These opening words from Gwen Barlee of the Wilderness Committee which cry out (in my mind at any rate for I don’t speak for the W.C. which certainly doesn’t need my help) for the highest manifestation of protest including civil disobedience:
Tucked away in the wild of northern Vancouver Island, the Kokish River is a treasure for fishers and wilderness lovers alike.
The Kokish River, located 15 km east of Port McNeill on northern Vancouver Island, is threatened by a proposed 45 megawatt hydropower project. The river is renowned for its high fish values including endangered summer and winter runs of steelhead.
Thus has begun yet another rape of a river without any public process at all. The deal requires approval from the Department of Fisheries and Oceans, which is why the Wilderness Committee is calling on citizens to write to them and demand they reject this project that would unquestionably damage important fish habitat.
The proposal is to divert the river through 9 kms of pipe through the generators then back into the river. This river has 2 steelhead runs and all 5 species of Pacific salmon.
Back to Ms. Barlee:
Kwagis Power, owned by Brookfield Renewable Power and the Namgis First Nation, has applied to dam and divert the 11 km river into a 9 km pipe. The federal Department of Fisheries and Oceans (DFO) considers the Kokish to be a high-value river with a sensitive fish population.

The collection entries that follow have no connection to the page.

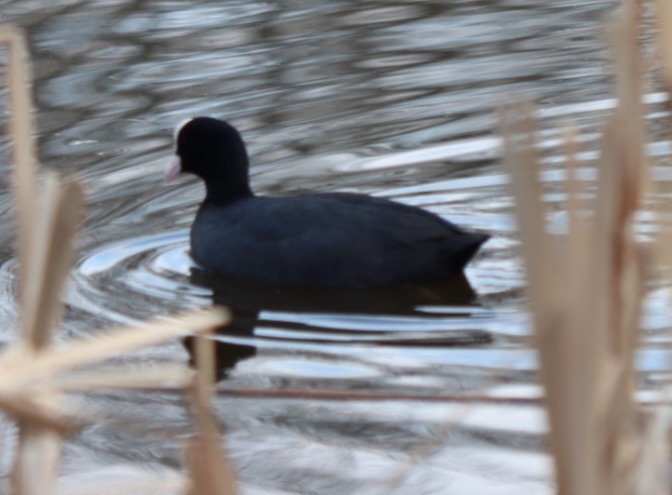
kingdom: Animalia
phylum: Chordata
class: Aves
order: Gruiformes
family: Rallidae
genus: Fulica
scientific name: Fulica atra
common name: Blishøne
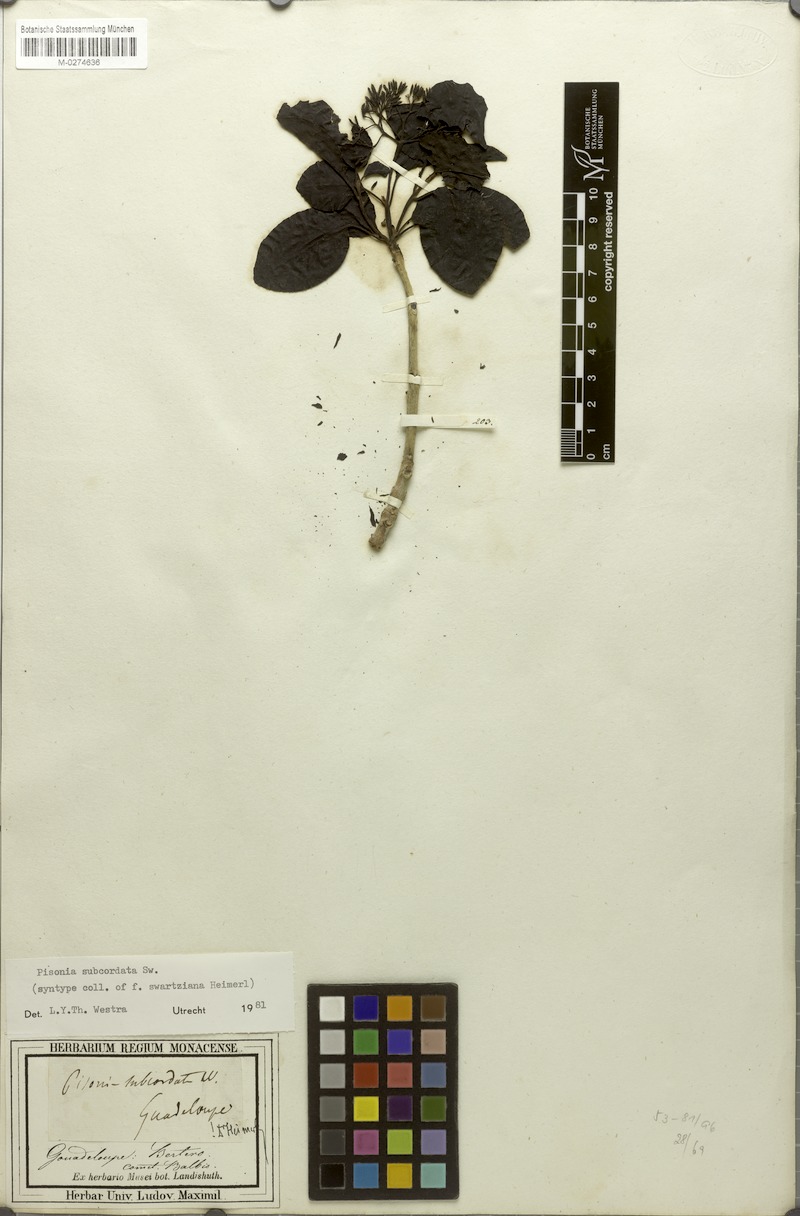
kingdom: Plantae
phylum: Tracheophyta
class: Magnoliopsida
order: Caryophyllales
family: Nyctaginaceae
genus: Pisonia
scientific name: Pisonia subcordata
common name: Mampoo
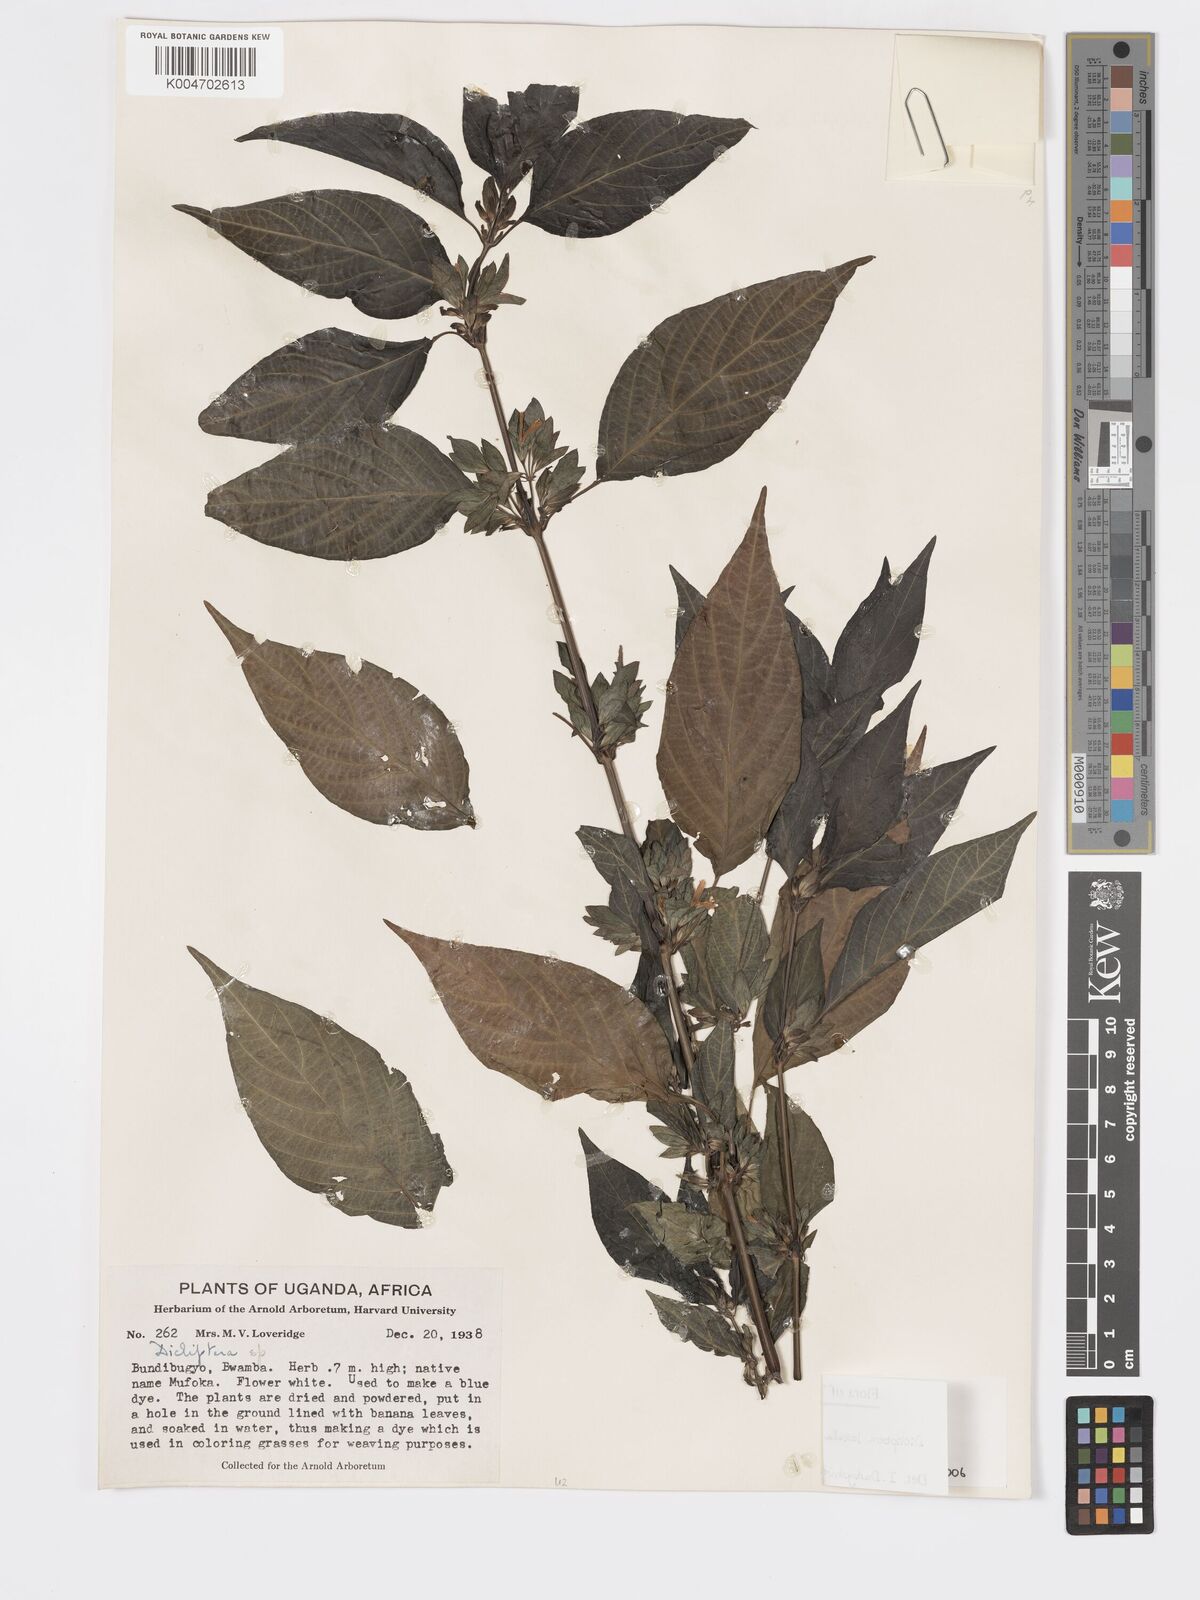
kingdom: Plantae
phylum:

The Kokish is a fish-rich river. In addition to the steelhead populations, it is home to five species of wild salmon, coastal cutthroat trout and Dolly Varden.
This is an outrage and it must be stopped.
Let’s remind ourselves what this means.
In the environmental sense, the river will no longer be the home and breeding point for the salmon and trout which rely upon this river. How the hell can you expect anything else to happen? It is indeed “common sense”!
What also happens is the slow death of the river and its ecology which depend upon the fish in the river for its own survival.
On the fiscal side, here is yet another nail in the BC Hydro coffin. It will be required to take this power during the spring run-off when BC Hydro doesn’t need the power, at double+ what it’s worth in the market or use it at many times over what BC Hydro can make for themselves!
Adrian Dix now has a right, and indeed a duty, to speak out loudly and clearly that he and his party condemn this project and that if elected, he will cancel this deal forthwith.
As for the premier and her outfit – who have already approved the project without any public consultation – this demonstrates, as if it were needed, her appalling ignorance of environmental and, indeed, fiscal matters. It also indicates the premier’s lack of courage – she evidently wants no controversial matters to spoil her day, assuming that if she just sticks to photo opportunities, her admitted good looks will sway the voters.
Now she gives us all the finger as she hands over yet another of our rivers to her corporate supporters. (I suppose we should be comforted in the knowledge that the Vancouver Board of Trade always gives her a standing ovation.)
This government has squandered at least 3 billion dollars, tripled our provincial debt and is dumb enough to cost the province $35 million dollars by refusing that sum from Telus who offered that if the dome was called Telus Field.
It has not just shown no interest in the environment, it has encouraged those who would pillage it for profit, to fill their boots.
It has driven BC Hydro into what would be bankruptcy in the private sector and now strikes yet another blow to it by adding the Kokish to the ecological disasters which have been the hallmark of the Campbell/Clark government.
More than fifty organizations and individuals – including NHL star Willie Mitchell and yours truly – have signed onto the Wilderness Committee’s letter calling for DFO to reject the project. They clearly believe that if the public adds its voice to the chorus, there is a real opportunity to make DFO do the right thing.